──────── Supplied information ────────
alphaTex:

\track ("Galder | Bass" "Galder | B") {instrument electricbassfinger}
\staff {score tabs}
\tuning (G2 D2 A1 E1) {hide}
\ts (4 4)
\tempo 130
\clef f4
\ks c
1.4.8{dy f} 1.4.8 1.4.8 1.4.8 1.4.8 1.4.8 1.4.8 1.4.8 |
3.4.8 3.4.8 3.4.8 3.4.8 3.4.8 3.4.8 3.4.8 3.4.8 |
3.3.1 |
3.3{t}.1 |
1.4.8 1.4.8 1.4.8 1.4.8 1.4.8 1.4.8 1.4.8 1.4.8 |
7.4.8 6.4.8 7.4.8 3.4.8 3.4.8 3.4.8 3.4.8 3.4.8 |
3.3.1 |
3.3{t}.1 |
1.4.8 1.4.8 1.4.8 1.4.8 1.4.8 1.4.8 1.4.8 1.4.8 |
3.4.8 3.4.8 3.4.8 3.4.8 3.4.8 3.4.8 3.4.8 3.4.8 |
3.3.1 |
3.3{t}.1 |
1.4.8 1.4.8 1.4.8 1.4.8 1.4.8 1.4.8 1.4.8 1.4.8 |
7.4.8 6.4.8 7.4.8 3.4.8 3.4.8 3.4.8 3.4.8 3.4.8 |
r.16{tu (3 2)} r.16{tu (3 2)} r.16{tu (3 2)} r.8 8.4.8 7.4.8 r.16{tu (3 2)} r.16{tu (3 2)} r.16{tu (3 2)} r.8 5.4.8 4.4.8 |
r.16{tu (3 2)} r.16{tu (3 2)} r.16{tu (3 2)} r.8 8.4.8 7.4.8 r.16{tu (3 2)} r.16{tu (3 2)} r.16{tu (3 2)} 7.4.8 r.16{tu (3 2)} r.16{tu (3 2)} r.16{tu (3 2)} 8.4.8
────────
Your goal
Copy the lines above without any changes.

Reply to the task
alphaTex:

\track ("Galder | Bass" "Galder | B") {instrument electricbassfinger}
\staff {score tabs}
\tuning (G2 D2 A1 E1) {hide}
\ts (4 4)
\tempo 130
\clef f4
\ks c
1.4.8{dy f} 1.4.8 1.4.8 1.4.8 1.4.8 1.4.8 1.4.8 1.4.8 |
3.4.8 3.4.8 3.4.8 3.4.8 3.4.8 3.4.8 3.4.8 3.4.8 |
3.3.1 |
3.3{t}.1 |
1.4.8 1.4.8 1.4.8 1.4.8 1.4.8 1.4.8 1.4.8 1.4.8 |
7.4.8 6.4.8 7.4.8 3.4.8 3.4.8 3.4.8 3.4.8 3.4.8 |
3.3.1 |
3.3{t}.1 |
1.4.8 1.4.8 1.4.8 1.4.8 1.4.8 1.4.8 1.4.8 1.4.8 |
3.4.8 3.4.8 3.4.8 3.4.8 3.4.8 3.4.8 3.4.8 3.4.8 |
3.3.1 |
3.3{t}.1 |
1.4.8 1.4.8 1.4.8 1.4.8 1.4.8 1.4.8 1.4.8 1.4.8 |
7.4.8 6.4.8 7.4.8 3.4.8 3.4.8 3.4.8 3.4.8 3.4.8 |
r.16{tu (3 2)} r.16{tu (3 2)} r.16{tu (3 2)} r.8 8.4.8 7.4.8 r.16{tu (3 2)} r.16{tu (3 2)} r.16{tu (3 2)} r.8 5.4.8 4.4.8 |
r.16{tu (3 2)} r.16{tu (3 2)} r.16{tu (3 2)} r.8 8.4.8 7.4.8 r.16{tu (3 2)} r.16{tu (3 2)} r.16{tu (3 2)} 7.4.8 r.16{tu (3 2)} r.16{tu (3 2)} r.16{tu (3 2)} 8.4.8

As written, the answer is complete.